Professional Development Planning: Crafting a Blueprint for Turning Expectations Into Reality
Now is a wonderful time to take a moment and think through some meaningful ways to invest in the growth of your team over the course of the year. According to the National Staff Development Council, programs providing 30–100 hours of professional development over 6–12 months saw the largest positive impact on child outcomes. In contrast, programs providing 14 hours or fewer saw no significant effect on children’s development and learning. Making professional development a priority each year is essential when you are aiming to continuously elevate the quality of your program and promote positive child outcomes across the board.
Professional development vs. training
It’s important to note that we’re talking professional development here, not training. Training is of course necessary as new initiatives or resources are rolled out. But training serves a decidedly narrow purpose: to help teachers unpack the boxes and learn about the new “stuff,” walking them through implementation plans to make sure everyone feels confident getting started.
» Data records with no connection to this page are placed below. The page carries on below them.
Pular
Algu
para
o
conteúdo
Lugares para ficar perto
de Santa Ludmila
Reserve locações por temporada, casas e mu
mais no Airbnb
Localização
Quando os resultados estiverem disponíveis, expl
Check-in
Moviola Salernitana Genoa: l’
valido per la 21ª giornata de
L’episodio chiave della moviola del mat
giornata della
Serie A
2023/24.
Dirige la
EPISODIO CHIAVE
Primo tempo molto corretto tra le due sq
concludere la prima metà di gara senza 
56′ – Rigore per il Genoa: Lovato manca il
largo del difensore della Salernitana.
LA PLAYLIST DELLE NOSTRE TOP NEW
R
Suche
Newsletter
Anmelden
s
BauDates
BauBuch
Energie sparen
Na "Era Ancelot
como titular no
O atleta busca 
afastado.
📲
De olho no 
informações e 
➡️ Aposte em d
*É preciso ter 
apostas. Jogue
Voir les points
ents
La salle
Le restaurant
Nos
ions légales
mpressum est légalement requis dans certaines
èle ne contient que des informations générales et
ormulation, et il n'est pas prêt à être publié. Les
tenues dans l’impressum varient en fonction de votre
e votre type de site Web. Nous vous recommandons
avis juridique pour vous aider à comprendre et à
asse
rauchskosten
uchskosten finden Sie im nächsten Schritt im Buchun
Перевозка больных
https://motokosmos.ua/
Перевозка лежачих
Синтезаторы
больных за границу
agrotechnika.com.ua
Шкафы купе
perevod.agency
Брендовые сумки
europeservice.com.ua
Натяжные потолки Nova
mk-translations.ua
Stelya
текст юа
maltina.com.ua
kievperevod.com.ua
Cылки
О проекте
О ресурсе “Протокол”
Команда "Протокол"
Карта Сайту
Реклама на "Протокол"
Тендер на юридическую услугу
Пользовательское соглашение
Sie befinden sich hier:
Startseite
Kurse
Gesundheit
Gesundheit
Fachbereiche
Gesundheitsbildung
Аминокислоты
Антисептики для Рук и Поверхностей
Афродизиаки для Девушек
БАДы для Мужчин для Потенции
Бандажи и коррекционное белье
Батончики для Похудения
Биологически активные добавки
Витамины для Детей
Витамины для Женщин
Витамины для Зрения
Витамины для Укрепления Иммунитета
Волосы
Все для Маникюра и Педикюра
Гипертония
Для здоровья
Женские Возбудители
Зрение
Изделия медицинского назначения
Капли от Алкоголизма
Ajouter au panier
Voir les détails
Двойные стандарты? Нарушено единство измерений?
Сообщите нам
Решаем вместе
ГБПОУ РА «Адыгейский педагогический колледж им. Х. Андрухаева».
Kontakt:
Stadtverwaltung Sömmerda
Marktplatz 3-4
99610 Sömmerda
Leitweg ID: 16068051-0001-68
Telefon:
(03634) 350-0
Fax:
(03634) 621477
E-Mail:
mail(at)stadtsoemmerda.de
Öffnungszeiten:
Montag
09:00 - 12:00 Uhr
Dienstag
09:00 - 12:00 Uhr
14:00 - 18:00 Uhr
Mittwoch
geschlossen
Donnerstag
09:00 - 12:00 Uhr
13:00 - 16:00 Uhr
While these in-service/training days certainly have a place, they cannot serve as a replacement for true professional development.
As its name suggests, professional development should develop your teams as professional educators who perform critical work for children, families, and society. In addition to expanding skills and experience for future career growth, it should equip, empower, inspire, challenge, and motivate your teams. And in order to do this well, it should create ongoing opportunities for individualized learning the likes of which you strive to offer the children in your care.
Developing your plan
As you look to build a robust (yet doable!) professional development plan for your program, here are some questions to consider that may help you get you started.
- What are your goals for professional development this year? Here are some topics to consider:
- Promoting positive teacher–child relationships and interactions
- Increasing mathematics and literacy opportunities incorporated throughout each day
- Strengthening the connection between curriculum and assessment
- Building stronger partnerships with families
- Enhancing supports and strategies for children who are dual-language learners
- What worked well in last year’s professional development plan? What can you build off of to keep the momentum going?
- Think about your current teaching team. What are they interested in? What frustrates them in their practice? What common obstacles are you seeing that are getting in the way of teachers’ and children’s ability to be successful?
- What subject matter experts do you already have on your team who could lead dynamic conversations on best practice? Where do you need to seek out external experts to visit your program and facilitate discussion, learning, and reflection?
“One size” fits no one well
It’s important to keep in mind that there is no “one size fits all approach” to professional development. Let’s be honest: “one size” fits no one well. Just as children do, adults learn best in highly engaging, interactive environments where the content reflects their current interests, the approach meets their needs, and the entire package is delivered in a way that is respectful of them as unique individuals, as professionals, and as caring human beings with a common goal.